Ha, I wrote that from memory, shows how difficult it is - what it actually says is

Coming up an important announc.... "Damn that static"

"I think I read about the nutter who wrote that book - apparently he did so while simultaneously working two more or less full-time jobs and doing a PhD. He must have been going out of his mind..."
I thought that was the guy who was writing the book where every word in a given chapter began with the same letter? Canadian I think.
 

DannyL

Wild Horses
I've just finished about 85% of David Foster Wallace's "Brief Interviews With Hideous Men". It's very very clever, and he was obviously an exceptional writer, but BY GOD it's fucking tedious. Long long long and incredibly self-absorbed and obsessively detailed interior monologues, over and over again, picking apart ever painful detail - I can liken it to having an argument with a really clever friend at 5am when you're both really pissed on gin and really should be going to bed, but can't. I only managed to finish so much of it because it was the only thing I had on me on a long train ride across Catalonia. Amazingly clever, witty and perceptive, and at moments he manages to transcend the tedium, I suppose, so worth reading but rather teeth-grinding.

Has put me off wanting to read Infinite Jest, a bit.
 

you

Well-known member
Holiday time has meant I have been reading lots and reading fun books! No Eugene Thacker, no Evan Calder Williams, no Ranciere oooh no. I have been stuck into:

Jan Potocki's The Manuscript Found in Saragossa - great if you like succubi, eroticism, heros, gangs and cabalists.

DBC Pierre's Vernon God Little - page turner booker winner, don't dwell on it, I'd prefer an auto-biography to be honest but Hay(!).....

Will Self's How the dead live - really getting into Self, 5 years ago I just hated his prose, now I adore it.
 

grizzleb

Well-known member
Manuscript is a really funny book I thought, lots of dry humour in there.

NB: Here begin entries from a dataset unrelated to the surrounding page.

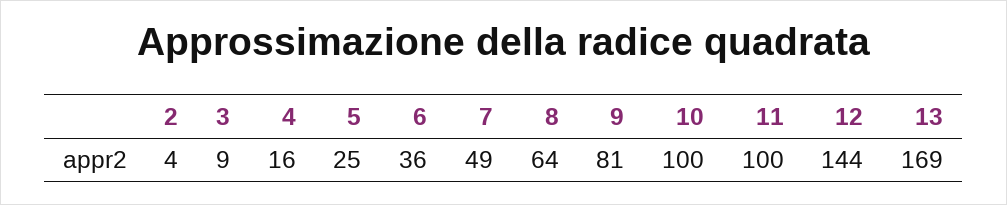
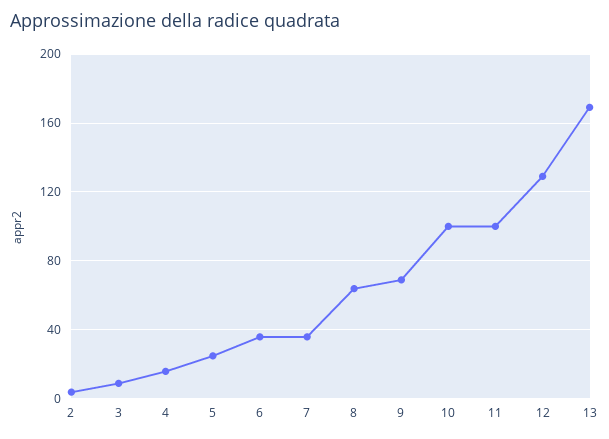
  {
    "2": 4,
    "3": 9,
    "4": 16,
    "5": 25,
    "6": 36,
-   "7": 49,
+   "7": 35,
    "8": 64,
-   "9": 81,
+   "9": 70,
    "10": 100,
    "11": 100,
-   "12": 144,
+   "12": 130,
    "13": 169
  }

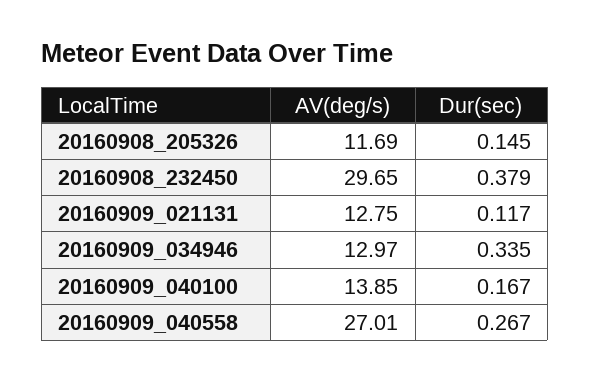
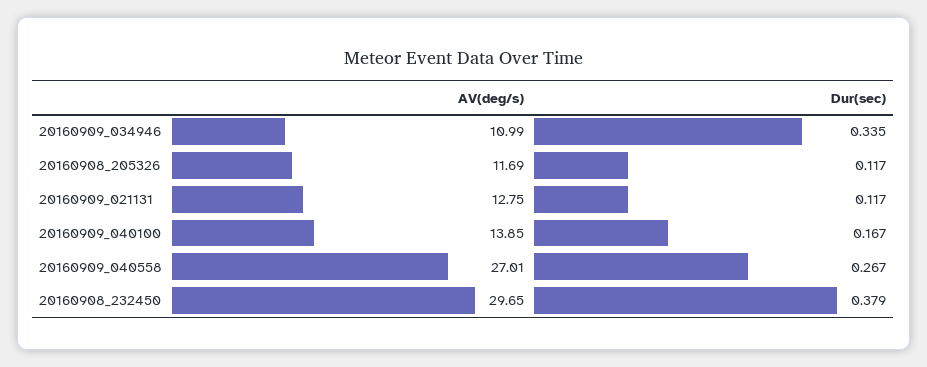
  {
    "AV(deg/s)": {
      "20160908_205326": 11.69,
      "20160908_232450": 29.65,
      "20160909_021131": 12.75,
-     "20160909_034946": 12.97,
+     "20160909_034946": 10.99,
      "20160909_040100": 13.85,
      "20160909_040558": 27.01
    },
    "Dur(sec)": {
-     "20160908_205326": 0.145,
+     "20160908_205326": 0.117,
      "20160908_232450": 0.379,
      "20160909_021131": 0.117,
      "20160909_034946": 0.335,
      "20160909_040100": 0.167,
      "20160909_040558": 0.267
    }
  }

Compare it to Cervantes but not as morally bankrupt.
 

bruno

est malade
i've just finished somebody else, a travel book/biography of rimbaud's years in africa by charles nicholls. a bit dry in places, but very interesting if you fancy the horn of africa and the history of african trading. very poignant as well, i never paid much attention to rimbaud before this book but am now freshly intrigued.

curently reading contra el cambio by an argentine climate sceptic journalist, unfortunately not off to a good start, i will probably end up taking it to the exchange.

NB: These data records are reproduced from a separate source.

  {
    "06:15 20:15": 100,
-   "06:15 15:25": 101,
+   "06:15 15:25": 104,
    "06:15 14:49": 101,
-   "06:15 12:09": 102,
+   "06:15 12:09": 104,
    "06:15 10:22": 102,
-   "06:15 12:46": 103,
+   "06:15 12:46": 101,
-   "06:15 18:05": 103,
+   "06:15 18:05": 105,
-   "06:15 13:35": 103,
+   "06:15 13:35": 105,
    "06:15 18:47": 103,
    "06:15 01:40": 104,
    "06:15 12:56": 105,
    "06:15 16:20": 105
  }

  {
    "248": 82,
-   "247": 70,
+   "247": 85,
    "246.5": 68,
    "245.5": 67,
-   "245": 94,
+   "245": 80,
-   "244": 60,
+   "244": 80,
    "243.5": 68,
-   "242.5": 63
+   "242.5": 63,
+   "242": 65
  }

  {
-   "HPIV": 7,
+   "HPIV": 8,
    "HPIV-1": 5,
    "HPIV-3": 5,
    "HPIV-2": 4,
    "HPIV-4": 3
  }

and i'd like to thank whoever mentioned ryszard kapuscinski upthread, i stumbled on travels with herodotus and now have a new writer to hunt down obsessively.
 

slowtrain

Well-known member
I just picked up Don Quixote the other day on a Penguin Classic binge (Villette and a new copy of Women in Love as well!) - looking to read it over this summer, should be fun.

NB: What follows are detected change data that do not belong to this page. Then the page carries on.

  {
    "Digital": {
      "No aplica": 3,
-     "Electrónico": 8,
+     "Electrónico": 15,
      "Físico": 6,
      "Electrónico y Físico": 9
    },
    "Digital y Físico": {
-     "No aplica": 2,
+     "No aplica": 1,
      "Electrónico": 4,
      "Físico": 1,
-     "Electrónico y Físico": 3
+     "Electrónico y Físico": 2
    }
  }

I've been reading Keri Hulme's 'The Bone People' at the moment (for class) - it's seriously good. Brilliantly subtly and insightful look into New Zealand / Maori 'viewpoints' (for lack of a better term) - all shot through with extraordinarily gorgeous details. The way she writes out the characters thoughts, and the way she uses the old free indirect discourse is brilliant, amazing subtleties in the tone.